* [DOCUMENT EXCERPT]:
Title: My Zombie Husband
Medium: Graphite & Colored Pencil
Size: 8.5″ x 14″
Notes: This was originally a character design with a focus on rendering realistic folds from a collection of reference photos. In cases like this, I applied my understanding of fabric and folds in this to make an unnatural body with broken limbs look realistic – this character was based on four distinct poses to give the impression that the zombie had suffered several broken bones. I also took the opportunity to tell a story with this design. I then scanned the pencil drawing and digitally painted it, which adds additional elements such as the time of day and mood of the scene.
If you look for the clues, you can learn more about this particular zombie. Even though his ring finger is half-bitten off, he still wears his wedding ring. He’s missing a shoe, perhaps he was turned when he was getting ready for work one morning. Most people wonder what the role of the raven is. Is it and its flock assisting the zombies by circling above human prey? Did the flesh in its beak come from the Zombie Husband’s cheek, implying that the zombies will eventually be consumed by the ravens? One viewer wondered if the ravens were created by the remains of the US government to combat the zombie threat. But is the red glint in the raven’s eye suggesting that it too is a zombie, or is it merely a reflection of the gore around it?

* [DATA TO EXAMINE]:
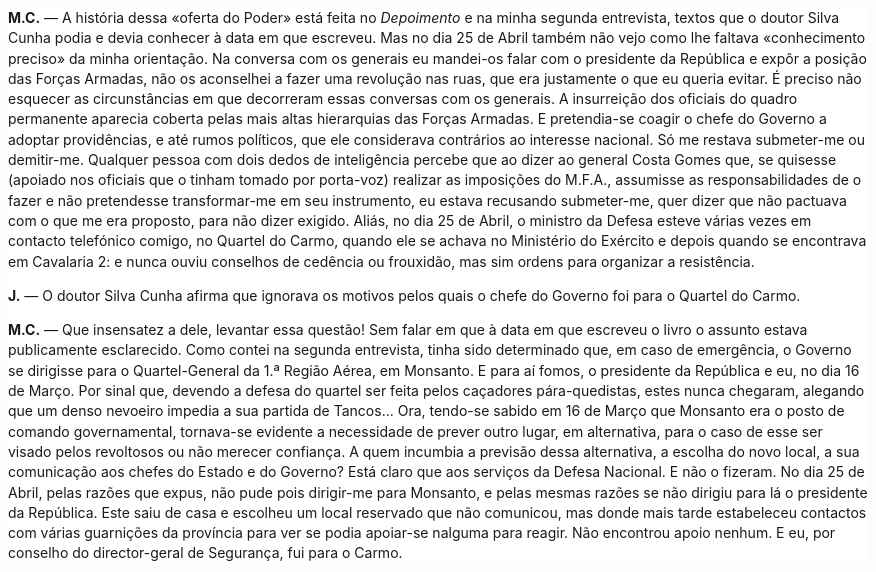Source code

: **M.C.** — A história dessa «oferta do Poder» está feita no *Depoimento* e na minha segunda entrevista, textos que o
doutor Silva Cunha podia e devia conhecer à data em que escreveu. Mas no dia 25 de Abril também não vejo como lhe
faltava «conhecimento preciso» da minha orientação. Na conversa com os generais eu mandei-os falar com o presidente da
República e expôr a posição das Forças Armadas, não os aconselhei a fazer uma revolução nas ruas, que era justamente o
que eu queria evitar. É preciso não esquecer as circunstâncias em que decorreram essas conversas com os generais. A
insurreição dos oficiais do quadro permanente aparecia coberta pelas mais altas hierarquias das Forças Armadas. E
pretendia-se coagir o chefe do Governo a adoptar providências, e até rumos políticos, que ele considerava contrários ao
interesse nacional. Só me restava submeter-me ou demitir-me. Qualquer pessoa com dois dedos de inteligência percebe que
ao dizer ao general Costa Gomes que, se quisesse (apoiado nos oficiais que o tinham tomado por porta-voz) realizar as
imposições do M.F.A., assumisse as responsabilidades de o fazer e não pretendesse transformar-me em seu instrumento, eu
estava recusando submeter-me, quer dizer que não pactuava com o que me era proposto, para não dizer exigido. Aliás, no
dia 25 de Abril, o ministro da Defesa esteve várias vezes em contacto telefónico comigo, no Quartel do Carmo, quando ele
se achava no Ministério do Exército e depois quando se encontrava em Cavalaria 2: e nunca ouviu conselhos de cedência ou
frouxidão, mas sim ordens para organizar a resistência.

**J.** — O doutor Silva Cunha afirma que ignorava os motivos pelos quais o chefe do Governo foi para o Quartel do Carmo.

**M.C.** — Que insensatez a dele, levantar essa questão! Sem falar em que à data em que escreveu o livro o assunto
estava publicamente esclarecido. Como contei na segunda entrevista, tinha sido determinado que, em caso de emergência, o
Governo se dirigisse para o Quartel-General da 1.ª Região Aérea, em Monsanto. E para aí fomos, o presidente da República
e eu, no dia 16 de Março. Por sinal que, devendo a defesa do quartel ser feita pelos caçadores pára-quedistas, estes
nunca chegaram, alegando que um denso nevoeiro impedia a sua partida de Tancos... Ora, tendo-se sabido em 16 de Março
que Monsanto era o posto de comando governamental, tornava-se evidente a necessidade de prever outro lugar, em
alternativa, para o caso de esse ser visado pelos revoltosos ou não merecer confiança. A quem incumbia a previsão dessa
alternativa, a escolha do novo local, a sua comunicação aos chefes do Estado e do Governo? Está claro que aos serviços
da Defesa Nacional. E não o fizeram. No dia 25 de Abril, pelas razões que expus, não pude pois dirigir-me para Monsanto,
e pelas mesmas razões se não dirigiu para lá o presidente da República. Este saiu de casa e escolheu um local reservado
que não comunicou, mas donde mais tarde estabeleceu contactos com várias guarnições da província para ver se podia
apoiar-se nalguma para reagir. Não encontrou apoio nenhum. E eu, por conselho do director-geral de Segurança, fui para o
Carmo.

* [WHAT NEEDS TO BE DONE]: Write out the passage from the notes on the zombie drawing word for word, starting at "Title: My Zombie" and ending at "of the scene.".

* [SOLUTION TO THIS PROBLEM]:
Title: My Zombie Husband
Medium: Graphite & Colored Pencil
Size: 8.5″ x 14″
Notes: This was originally a character design with a focus on rendering realistic folds from a collection of reference photos. In cases like this, I applied my understanding of fabric and folds in this to make an unnatural body with broken limbs look realistic – this character was based on four distinct poses to give the impression that the zombie had suffered several broken bones. I also took the opportunity to tell a story with this design. I then scanned the pencil drawing and digitally painted it, which adds additional elements such as the time of day and mood of the scene.